Last week the government released a consultation document on how on-farm emissions could be paid for.
It was largely based on the idea of a split-gas farm-level levy put forward by industry partnership He Waka Eke Noa.
But there were some changes to sequestration options – much to the anger of industry groups.
In an email to shareholders, Fonterra chair Peter McBride said the government’s changes created an imbalance within the sector that needed to be addressed during consultation.
“Like DairyNZ, we have reservations about the government’s current approach to the levy price setting process, governance, and sequestration accounting, we will be seeking changes on these issues and working with DairyNZ to support farmers to engage in the process.

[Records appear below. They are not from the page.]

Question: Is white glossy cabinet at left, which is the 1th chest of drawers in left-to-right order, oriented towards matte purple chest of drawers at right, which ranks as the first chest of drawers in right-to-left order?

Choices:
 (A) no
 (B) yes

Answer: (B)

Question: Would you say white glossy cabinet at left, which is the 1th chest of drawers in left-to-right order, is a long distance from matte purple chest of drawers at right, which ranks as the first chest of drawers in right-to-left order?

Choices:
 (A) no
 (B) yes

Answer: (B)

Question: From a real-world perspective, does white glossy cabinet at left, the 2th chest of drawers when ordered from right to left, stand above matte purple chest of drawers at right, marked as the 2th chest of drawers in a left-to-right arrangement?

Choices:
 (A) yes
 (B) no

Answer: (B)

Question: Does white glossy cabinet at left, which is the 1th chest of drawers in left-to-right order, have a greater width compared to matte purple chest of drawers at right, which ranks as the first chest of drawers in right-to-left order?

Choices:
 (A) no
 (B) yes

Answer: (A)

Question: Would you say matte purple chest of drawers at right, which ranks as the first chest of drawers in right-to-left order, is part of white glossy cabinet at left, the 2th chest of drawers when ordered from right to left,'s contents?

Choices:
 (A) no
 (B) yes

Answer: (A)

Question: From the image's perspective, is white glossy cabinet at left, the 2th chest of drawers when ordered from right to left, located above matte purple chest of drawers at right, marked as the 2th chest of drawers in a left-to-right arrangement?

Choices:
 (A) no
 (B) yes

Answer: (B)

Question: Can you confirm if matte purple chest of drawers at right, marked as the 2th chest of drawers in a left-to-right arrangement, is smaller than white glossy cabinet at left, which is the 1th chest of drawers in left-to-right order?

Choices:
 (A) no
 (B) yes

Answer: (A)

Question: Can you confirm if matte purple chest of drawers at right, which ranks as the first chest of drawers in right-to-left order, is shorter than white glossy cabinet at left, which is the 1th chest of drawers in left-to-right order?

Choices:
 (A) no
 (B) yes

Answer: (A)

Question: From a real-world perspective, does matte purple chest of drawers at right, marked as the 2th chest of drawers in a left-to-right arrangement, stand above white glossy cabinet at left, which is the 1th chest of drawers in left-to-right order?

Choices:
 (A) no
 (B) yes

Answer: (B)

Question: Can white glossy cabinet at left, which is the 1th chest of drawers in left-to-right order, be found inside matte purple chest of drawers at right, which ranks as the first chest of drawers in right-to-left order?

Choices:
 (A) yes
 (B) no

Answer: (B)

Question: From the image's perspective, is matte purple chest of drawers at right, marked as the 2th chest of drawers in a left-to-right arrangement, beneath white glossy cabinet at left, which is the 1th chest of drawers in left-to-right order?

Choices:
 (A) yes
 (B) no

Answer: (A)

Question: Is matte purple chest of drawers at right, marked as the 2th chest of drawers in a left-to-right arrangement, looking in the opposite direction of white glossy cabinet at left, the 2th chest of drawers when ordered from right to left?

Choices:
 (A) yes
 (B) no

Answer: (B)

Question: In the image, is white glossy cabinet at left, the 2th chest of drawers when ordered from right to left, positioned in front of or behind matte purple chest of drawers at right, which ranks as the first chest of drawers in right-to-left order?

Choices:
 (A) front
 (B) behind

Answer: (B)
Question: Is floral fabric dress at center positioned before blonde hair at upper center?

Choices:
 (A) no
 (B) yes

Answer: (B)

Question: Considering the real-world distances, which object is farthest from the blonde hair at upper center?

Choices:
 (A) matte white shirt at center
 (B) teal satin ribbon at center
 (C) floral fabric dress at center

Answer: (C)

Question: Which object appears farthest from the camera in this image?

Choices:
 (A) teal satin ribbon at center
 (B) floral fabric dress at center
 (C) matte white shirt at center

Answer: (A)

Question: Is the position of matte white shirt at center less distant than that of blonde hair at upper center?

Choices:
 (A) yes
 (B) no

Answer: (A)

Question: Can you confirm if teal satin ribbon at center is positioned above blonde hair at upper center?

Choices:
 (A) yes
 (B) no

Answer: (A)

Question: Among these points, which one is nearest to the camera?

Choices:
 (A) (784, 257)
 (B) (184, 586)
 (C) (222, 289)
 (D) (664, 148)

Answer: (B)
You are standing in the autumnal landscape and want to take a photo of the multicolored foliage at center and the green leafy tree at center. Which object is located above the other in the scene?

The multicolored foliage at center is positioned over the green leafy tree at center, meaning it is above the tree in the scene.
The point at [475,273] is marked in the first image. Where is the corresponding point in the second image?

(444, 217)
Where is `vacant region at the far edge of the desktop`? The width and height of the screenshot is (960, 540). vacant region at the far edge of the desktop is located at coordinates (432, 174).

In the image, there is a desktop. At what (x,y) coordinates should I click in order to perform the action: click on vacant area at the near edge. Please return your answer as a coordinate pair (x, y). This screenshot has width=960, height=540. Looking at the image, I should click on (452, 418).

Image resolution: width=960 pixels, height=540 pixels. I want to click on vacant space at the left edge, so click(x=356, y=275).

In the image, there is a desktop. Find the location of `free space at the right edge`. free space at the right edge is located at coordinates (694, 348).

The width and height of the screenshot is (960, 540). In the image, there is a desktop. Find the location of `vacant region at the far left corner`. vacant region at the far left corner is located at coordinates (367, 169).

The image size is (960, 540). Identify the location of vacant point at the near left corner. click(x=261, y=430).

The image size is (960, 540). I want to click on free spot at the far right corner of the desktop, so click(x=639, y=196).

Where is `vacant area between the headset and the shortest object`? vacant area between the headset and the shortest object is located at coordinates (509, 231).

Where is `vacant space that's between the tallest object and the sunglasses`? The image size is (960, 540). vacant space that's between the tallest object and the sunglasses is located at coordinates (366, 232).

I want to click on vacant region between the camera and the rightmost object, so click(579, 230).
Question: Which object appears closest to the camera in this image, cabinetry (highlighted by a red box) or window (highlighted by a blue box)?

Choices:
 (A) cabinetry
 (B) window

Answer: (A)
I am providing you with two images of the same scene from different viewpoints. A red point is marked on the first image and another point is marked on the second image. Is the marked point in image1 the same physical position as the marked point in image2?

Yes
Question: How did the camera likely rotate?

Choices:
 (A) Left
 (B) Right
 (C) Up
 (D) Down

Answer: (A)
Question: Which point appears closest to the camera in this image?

“It’s important that the final package works for the primary sector as a collective, so all voices need to be heard during the consultation process over the next six weeks.”
McBride said Fonterra supported the split gas farm-level levy as it enabled farmers to directly benefit from decisions they made on-farm.
Doing nothing was not an option, he said.
“Globally, our customers want to understand the emissions profile of the dairy products they buy, yes, we are already one of the most emissions-efficient producers of dairy in the world. But we need to work hard and be innovative just to maintain this valuable advantage.”
He encouraged farmers to take part in a series of meetings on the emissions pricing scheme being held by DairyNZ in the coming weeks.